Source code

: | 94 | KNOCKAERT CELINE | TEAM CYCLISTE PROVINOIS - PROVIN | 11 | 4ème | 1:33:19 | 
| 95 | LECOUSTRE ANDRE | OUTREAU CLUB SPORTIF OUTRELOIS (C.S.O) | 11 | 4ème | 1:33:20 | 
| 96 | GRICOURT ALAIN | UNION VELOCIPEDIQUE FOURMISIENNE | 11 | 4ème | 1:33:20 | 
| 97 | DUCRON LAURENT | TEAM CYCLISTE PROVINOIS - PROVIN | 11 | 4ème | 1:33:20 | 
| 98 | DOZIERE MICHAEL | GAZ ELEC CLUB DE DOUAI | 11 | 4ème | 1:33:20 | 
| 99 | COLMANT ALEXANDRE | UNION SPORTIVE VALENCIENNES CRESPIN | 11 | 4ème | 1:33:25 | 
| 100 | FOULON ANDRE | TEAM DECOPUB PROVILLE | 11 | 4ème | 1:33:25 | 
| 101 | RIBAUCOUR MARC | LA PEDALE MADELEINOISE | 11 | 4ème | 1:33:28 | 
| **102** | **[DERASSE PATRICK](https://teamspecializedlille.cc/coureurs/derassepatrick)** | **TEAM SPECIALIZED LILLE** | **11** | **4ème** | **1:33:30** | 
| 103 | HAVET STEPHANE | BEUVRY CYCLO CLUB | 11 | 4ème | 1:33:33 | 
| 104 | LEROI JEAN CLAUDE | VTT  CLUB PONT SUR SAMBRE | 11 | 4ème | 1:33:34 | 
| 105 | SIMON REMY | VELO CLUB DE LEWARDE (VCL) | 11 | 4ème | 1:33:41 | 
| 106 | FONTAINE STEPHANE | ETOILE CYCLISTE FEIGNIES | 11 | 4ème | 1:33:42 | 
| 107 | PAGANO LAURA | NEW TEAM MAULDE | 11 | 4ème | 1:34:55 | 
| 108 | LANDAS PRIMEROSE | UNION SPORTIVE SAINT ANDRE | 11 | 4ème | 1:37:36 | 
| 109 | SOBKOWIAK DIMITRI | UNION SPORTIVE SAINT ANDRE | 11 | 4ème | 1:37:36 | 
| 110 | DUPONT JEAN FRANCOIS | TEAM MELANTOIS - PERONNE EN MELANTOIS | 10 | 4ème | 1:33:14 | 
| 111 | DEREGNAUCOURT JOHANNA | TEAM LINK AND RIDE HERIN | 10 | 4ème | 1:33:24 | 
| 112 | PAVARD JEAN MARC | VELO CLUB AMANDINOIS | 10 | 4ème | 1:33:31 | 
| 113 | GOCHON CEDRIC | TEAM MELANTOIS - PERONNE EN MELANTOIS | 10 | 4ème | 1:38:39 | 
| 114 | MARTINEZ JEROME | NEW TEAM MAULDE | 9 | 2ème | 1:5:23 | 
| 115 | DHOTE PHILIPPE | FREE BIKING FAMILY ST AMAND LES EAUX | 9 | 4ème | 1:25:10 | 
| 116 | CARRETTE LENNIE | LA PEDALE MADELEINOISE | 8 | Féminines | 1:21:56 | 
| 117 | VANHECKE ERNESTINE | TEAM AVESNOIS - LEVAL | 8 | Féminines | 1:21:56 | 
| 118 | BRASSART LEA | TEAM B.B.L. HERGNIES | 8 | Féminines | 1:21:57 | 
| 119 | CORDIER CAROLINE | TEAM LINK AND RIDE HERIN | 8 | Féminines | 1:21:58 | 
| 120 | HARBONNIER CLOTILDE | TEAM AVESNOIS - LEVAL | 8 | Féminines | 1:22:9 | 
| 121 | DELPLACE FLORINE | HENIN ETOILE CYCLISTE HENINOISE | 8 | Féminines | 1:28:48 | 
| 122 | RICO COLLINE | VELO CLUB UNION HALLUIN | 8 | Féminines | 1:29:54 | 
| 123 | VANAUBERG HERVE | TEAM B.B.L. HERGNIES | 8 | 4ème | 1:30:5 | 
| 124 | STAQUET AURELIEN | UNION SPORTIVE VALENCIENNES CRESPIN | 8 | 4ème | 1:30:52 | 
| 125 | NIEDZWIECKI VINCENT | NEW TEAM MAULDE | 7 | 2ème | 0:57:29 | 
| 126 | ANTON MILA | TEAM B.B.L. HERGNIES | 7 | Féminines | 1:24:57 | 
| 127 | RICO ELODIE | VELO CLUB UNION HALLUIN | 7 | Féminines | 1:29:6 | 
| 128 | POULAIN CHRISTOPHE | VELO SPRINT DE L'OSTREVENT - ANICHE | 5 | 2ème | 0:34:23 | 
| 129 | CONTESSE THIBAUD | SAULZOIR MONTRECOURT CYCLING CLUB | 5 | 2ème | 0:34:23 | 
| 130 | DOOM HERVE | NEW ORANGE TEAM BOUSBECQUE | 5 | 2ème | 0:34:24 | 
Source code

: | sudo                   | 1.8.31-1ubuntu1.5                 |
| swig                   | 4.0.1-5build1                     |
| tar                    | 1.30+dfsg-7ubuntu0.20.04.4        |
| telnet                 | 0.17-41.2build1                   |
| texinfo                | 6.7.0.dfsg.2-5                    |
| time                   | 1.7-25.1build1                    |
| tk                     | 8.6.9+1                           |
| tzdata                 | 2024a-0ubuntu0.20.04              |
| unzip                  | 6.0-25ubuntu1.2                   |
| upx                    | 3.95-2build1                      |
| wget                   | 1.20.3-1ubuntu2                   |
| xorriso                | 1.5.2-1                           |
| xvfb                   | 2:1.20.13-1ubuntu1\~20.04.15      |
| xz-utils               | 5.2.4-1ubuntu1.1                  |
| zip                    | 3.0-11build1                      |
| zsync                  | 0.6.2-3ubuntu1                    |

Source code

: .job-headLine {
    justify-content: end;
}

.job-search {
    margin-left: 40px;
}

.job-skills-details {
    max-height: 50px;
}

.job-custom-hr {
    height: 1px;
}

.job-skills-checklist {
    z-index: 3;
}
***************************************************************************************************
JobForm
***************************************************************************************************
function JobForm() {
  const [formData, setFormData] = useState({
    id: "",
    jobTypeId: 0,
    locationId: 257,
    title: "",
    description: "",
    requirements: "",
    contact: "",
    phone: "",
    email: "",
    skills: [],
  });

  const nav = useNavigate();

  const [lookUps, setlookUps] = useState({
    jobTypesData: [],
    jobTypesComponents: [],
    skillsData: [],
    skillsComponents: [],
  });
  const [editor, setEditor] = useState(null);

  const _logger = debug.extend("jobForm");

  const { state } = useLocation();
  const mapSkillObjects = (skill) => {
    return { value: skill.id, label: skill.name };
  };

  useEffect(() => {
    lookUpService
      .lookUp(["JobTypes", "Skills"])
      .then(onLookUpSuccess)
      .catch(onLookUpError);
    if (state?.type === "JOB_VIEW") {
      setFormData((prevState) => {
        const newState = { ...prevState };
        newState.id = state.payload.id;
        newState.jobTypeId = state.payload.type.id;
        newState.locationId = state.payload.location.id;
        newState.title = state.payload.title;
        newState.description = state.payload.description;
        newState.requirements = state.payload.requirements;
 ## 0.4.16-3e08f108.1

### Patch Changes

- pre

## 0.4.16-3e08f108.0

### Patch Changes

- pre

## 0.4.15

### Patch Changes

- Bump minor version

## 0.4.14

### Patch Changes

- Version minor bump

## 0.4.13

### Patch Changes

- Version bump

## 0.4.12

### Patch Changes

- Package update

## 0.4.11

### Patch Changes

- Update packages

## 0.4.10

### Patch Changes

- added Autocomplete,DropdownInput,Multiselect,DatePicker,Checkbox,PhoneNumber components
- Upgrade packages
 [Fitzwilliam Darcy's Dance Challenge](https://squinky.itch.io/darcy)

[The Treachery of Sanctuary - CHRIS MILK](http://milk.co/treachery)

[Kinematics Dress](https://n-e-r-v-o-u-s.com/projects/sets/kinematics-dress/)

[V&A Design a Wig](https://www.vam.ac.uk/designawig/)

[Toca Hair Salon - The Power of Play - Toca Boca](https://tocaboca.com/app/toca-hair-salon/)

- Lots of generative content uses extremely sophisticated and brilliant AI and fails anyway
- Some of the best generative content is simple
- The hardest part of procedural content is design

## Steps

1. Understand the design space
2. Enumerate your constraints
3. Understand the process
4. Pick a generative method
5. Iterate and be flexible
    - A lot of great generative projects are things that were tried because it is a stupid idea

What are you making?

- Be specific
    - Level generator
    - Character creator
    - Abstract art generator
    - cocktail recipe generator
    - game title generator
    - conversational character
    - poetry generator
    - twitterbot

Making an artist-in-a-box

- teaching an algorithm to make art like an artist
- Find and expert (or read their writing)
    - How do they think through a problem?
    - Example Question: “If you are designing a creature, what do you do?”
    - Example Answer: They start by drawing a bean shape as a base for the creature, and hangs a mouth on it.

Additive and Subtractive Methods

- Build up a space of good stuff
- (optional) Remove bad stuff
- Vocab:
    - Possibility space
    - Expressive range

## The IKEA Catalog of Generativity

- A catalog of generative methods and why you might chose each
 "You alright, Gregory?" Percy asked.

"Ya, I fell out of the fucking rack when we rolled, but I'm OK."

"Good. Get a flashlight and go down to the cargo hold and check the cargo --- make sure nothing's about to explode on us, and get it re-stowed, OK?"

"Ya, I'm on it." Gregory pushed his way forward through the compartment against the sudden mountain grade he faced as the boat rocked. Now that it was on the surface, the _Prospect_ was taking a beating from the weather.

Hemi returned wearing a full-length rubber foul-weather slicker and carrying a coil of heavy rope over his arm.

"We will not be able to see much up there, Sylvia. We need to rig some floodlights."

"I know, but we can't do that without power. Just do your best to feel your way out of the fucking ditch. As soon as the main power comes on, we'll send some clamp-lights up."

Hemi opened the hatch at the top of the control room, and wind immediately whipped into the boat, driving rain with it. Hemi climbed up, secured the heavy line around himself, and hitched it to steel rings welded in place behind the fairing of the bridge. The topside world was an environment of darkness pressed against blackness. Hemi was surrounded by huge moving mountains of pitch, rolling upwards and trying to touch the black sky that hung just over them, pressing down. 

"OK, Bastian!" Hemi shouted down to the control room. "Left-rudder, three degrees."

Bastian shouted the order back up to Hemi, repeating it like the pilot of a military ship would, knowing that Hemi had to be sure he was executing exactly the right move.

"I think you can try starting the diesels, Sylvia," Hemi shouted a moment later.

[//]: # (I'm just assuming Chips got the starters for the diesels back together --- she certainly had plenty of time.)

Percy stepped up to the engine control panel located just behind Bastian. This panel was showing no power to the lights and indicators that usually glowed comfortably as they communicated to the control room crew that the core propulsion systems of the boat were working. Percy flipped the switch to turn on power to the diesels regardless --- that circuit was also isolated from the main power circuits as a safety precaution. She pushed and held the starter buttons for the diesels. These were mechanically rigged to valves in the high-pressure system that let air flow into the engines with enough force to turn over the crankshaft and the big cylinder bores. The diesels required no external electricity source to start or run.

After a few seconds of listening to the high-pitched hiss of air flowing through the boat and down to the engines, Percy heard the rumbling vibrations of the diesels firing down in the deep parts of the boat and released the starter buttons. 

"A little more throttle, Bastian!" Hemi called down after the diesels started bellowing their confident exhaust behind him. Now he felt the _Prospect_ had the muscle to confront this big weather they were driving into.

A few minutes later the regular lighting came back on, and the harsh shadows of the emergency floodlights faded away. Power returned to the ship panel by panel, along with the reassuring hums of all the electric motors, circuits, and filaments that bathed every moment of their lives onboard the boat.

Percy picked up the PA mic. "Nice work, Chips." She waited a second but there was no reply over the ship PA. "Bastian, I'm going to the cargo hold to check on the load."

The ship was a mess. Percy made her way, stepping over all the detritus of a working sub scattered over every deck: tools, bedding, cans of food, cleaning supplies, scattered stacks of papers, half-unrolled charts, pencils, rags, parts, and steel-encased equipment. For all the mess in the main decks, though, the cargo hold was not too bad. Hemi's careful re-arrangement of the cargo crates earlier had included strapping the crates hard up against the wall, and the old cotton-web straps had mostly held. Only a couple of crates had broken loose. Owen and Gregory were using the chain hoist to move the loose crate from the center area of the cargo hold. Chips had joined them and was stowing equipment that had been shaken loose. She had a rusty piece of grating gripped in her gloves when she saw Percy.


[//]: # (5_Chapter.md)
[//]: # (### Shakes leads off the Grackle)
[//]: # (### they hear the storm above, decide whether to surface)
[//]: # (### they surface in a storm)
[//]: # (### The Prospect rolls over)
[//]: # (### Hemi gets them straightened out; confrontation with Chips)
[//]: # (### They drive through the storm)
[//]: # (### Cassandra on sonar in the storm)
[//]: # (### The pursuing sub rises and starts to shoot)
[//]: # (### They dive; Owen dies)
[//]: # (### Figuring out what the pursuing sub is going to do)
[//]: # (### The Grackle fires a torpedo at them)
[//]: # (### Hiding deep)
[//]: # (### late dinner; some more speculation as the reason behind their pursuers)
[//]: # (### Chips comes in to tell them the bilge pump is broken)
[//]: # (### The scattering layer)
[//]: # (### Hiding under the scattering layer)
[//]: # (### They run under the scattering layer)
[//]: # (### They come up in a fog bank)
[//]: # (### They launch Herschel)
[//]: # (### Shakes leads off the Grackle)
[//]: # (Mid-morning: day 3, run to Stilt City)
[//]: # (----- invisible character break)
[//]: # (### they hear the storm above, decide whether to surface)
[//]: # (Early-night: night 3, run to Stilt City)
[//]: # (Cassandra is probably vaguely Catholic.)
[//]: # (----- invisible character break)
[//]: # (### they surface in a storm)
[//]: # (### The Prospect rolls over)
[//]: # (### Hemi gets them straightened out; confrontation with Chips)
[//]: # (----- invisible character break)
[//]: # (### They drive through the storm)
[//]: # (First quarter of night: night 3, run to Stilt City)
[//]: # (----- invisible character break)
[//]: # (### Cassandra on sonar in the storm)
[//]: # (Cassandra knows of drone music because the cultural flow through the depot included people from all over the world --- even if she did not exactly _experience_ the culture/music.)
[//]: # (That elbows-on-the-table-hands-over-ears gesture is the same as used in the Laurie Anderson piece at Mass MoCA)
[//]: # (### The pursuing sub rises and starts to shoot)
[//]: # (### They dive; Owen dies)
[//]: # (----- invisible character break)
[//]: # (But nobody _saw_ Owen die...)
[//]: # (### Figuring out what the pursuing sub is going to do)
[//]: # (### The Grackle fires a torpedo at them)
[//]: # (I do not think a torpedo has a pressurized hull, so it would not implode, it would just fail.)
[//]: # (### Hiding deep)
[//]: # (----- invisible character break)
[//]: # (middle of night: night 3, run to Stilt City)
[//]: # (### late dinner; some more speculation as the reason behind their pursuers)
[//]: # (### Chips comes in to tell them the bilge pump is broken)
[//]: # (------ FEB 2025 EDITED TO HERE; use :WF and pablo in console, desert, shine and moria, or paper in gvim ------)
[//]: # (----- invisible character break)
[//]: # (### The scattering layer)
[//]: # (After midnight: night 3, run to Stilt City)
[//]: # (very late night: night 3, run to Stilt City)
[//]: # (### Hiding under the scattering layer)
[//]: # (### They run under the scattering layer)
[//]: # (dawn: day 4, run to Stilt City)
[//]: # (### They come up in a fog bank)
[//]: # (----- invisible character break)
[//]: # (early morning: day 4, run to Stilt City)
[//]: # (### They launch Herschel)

= = = =

* Task directions: Please give back the part of the entries that opens with the line containing "4ème | 1:33:19 |" and closes with the line containing "4ème | 1:33:33 |", switching "TEAM CYCLISTE PROVINOIS" to "TEAM CYCLISTE DE PROVINS" and leaving all else unchanged. Return only those lines.

* Solved exercise:
: | 94 | KNOCKAERT CELINE | TEAM CYCLISTE DE PROVINS - PROVIN | 11 | 4ème | 1:33:19 | 
| 95 | LECOUSTRE ANDRE | OUTREAU CLUB SPORTIF OUTRELOIS (C.S.O) | 11 | 4ème | 1:33:20 | 
| 96 | GRICOURT ALAIN | UNION VELOCIPEDIQUE FOURMISIENNE | 11 | 4ème | 1:33:20 | 
| 97 | DUCRON LAURENT | TEAM CYCLISTE DE PROVINS - PROVIN | 11 | 4ème | 1:33:20 | 
| 98 | DOZIERE MICHAEL | GAZ ELEC CLUB DE DOUAI | 11 | 4ème | 1:33:20 | 
| 99 | COLMANT ALEXANDRE | UNION SPORTIVE VALENCIENNES CRESPIN | 11 | 4ème | 1:33:25 | 
| 100 | FOULON ANDRE | TEAM DECOPUB PROVILLE | 11 | 4ème | 1:33:25 | 
| 101 | RIBAUCOUR MARC | LA PEDALE MADELEINOISE | 11 | 4ème | 1:33:28 | 
| **102** | **[DERASSE PATRICK](https://teamspecializedlille.cc/coureurs/derassepatrick)** | **TEAM SPECIALIZED LILLE** | **11** | **4ème** | **1:33:30** | 
| 103 | HAVET STEPHANE | BEUVRY CYCLO CLUB | 11 | 4ème | 1:33:33 | 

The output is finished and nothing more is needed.